**PROVIDED TEXT:**
▶

Proposal Discussion Binaural HRTF implemented in the Cobra engine

Hi there. I wanted to make this proposal to your extremely competent audio guru at Frontier Developments.

He knows what I'm talking about.

There's a duo who have developed their own binaural audio engine for Unity, so it's not a hardware challenge, but a software challenge.

It is really a game changer, and I think it's going to be mandatory for decent VR experiences of the future.. so might as well build some form of future support for it into the Cobra engine.

For those who don't know what Binaural HRTF sounds like, try listening to these two demos. Notice not only the clarity of direction, but also how things sound far away, and close by.

https://www.youtube.com/watch?v=2dzsVjn8hNc

Here, notice how the sound changes from up, down, and all the directions.
https://www.youtube.com/watch?v=lsXh5EtSXDs


Binaural audio was making an entry on the scene in 1998, but Creative Labs ruined it for all of us, for the next 15+ years they helped halt progress, and instead milked (in conjunction with affiliates) the inferior audio formats such as the fake "surround" standards known as 7.1 , True Dolby Surround, and THX.

◀

**WHAT THE TASK REQUIRES:**
Copy the binaural audio proposal from the words "There's a duo" through the words "the Cobra engine.", replacing "game changer" with "turning point". Rely on the binaural audio proposal alone.

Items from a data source
▶

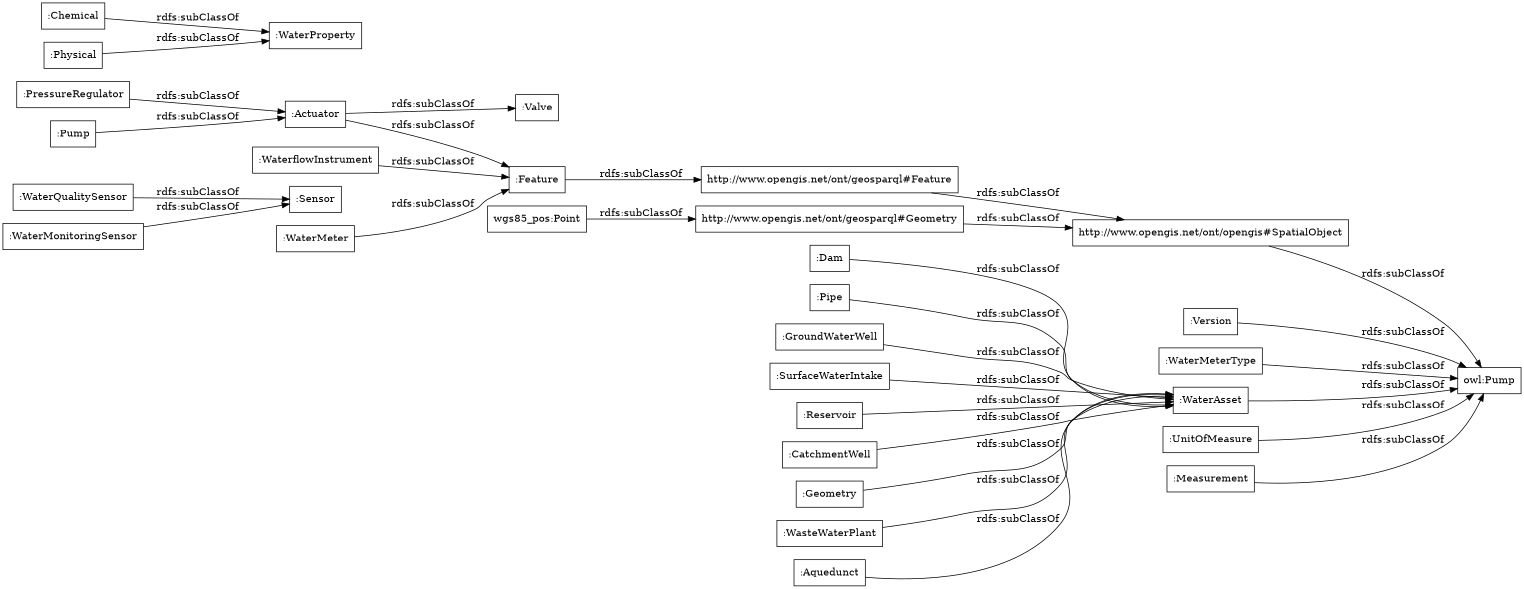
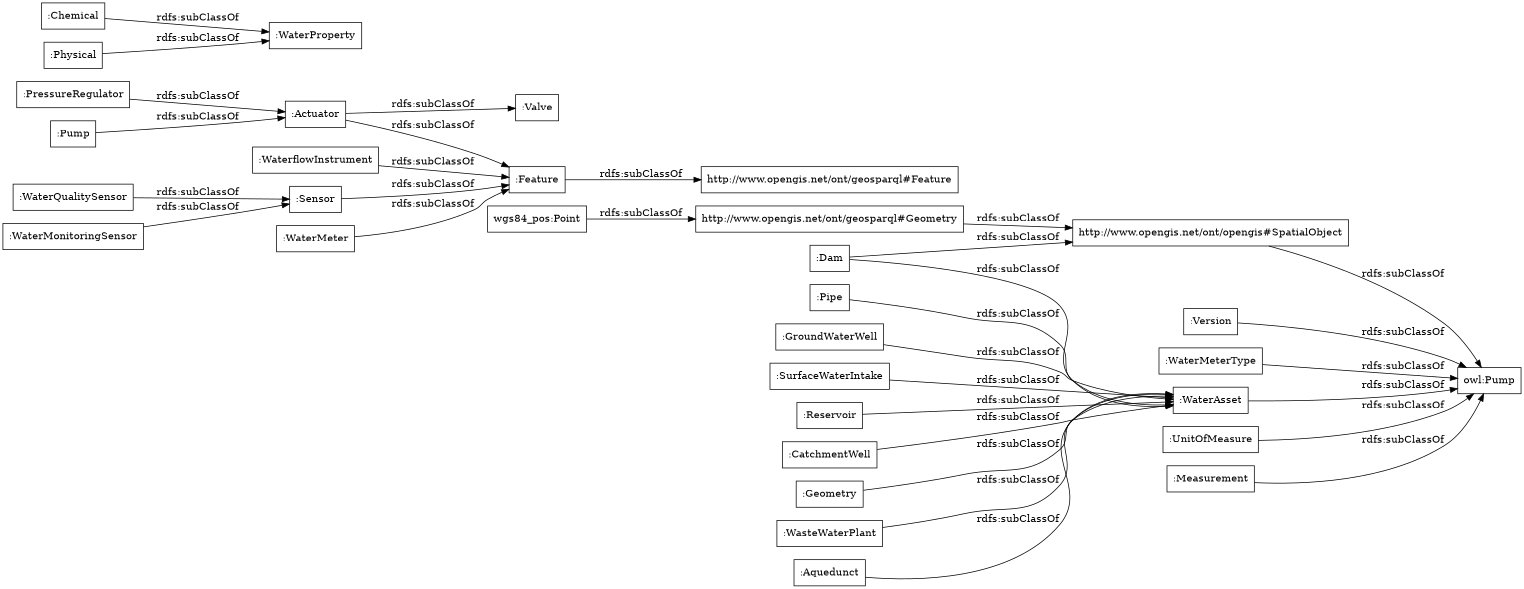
  digraph {
    rankdir=LR
    node [color=black shape=rectangle]
    ":PressureRegulator"
    ":Actuator"
    n3 [label=":Feature"]
    ":Valve"
    n5 [label="owl:Pump"]
    ":Version"
    n7 [label="http://www.opengis.net/ont/opengis#SpatialObject"]
    "http://www.opengis.net/ont/geosparql#Feature"
    ":WaterMeterType"
    ":GroundWaterWell"
    ":WaterAsset"
    ":Dam"
    ":Reservoir"
    ":CatchmentWell"
    ":Sensor"
    ":WaterMeter"
    ":Pump"
    n18 [label=":Geometry"]
    ":WaterMonitoringSensor"
    ":WasteWaterPlant"
    ":Aquedunct"
    "http://www.opengis.net/ont/geosparql#Geometry"
    ":WaterflowInstrument"
    ":Pipe"
    ":UnitOfMeasure"
    ":SurfaceWaterIntake"
-   "wgs84_pos:Point" [label="wgs85_pos:Point"]
+   "wgs84_pos:Point"
    ":Measurement"
    ":Chemical"
    ":WaterProperty"
    ":WaterQualitySensor"
    ":Physical"
    ":PressureRegulator" -> ":Actuator" [label="rdfs:subClassOf"]
    ":Actuator" -> n3 [label="rdfs:subClassOf"]
    ":Actuator" -> ":Valve" [label="rdfs:subClassOf"]
    n3 -> "http://www.opengis.net/ont/geosparql#Feature" [label="rdfs:subClassOf"]
    ":Version" -> n5 [label="rdfs:subClassOf"]
    n7 -> n5 [label="rdfs:subClassOf"]
-   "http://www.opengis.net/ont/geosparql#Feature" -> n7 [label="rdfs:subClassOf"]
+   ":Dam" -> n7 [label="rdfs:subClassOf"]
    ":WaterMeterType" -> n5 [label="rdfs:subClassOf"]
    ":GroundWaterWell" -> ":WaterAsset" [label="rdfs:subClassOf"]
    ":WaterAsset" -> n5 [label="rdfs:subClassOf"]
    ":Dam" -> ":WaterAsset" [label="rdfs:subClassOf"]
    ":Reservoir" -> ":WaterAsset" [label="rdfs:subClassOf"]
    ":CatchmentWell" -> ":WaterAsset" [label="rdfs:subClassOf"]
+   ":Sensor" -> n3 [label="rdfs:subClassOf"]
    ":WaterMeter" -> n3 [label="rdfs:subClassOf"]
    ":Pump" -> ":Actuator" [label="rdfs:subClassOf"]
    n18 -> ":WaterAsset" [label="rdfs:subClassOf"]
    ":WaterMonitoringSensor" -> ":Sensor" [label="rdfs:subClassOf"]
    ":WasteWaterPlant" -> ":WaterAsset" [label="rdfs:subClassOf"]
    ":Aquedunct" -> ":WaterAsset" [label="rdfs:subClassOf"]
    "http://www.opengis.net/ont/geosparql#Geometry" -> n7 [label="rdfs:subClassOf"]
    ":WaterflowInstrument" -> n3 [label="rdfs:subClassOf"]
    ":Pipe" -> ":WaterAsset" [label="rdfs:subClassOf"]
    ":UnitOfMeasure" -> n5 [label="rdfs:subClassOf"]
    ":SurfaceWaterIntake" -> ":WaterAsset" [label="rdfs:subClassOf"]
    "wgs84_pos:Point" -> "http://www.opengis.net/ont/geosparql#Geometry" [label="rdfs:subClassOf"]
    ":Measurement" -> n5 [label="rdfs:subClassOf"]
    ":Chemical" -> ":WaterProperty" [label="rdfs:subClassOf"]
    ":WaterQualitySensor" -> ":Sensor" [label="rdfs:subClassOf"]
    ":Physical" -> ":WaterProperty" [label="rdfs:subClassOf"]
  }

◀

**RESULT OF THIS EXERCISE:**
There's a duo who have developed their own binaural audio engine for Unity, so it's not a hardware challenge, but a software challenge.

It is really a turning point, and I think it's going to be mandatory for decent VR experiences of the future.. so might as well build some form of future support for it into the Cobra engine.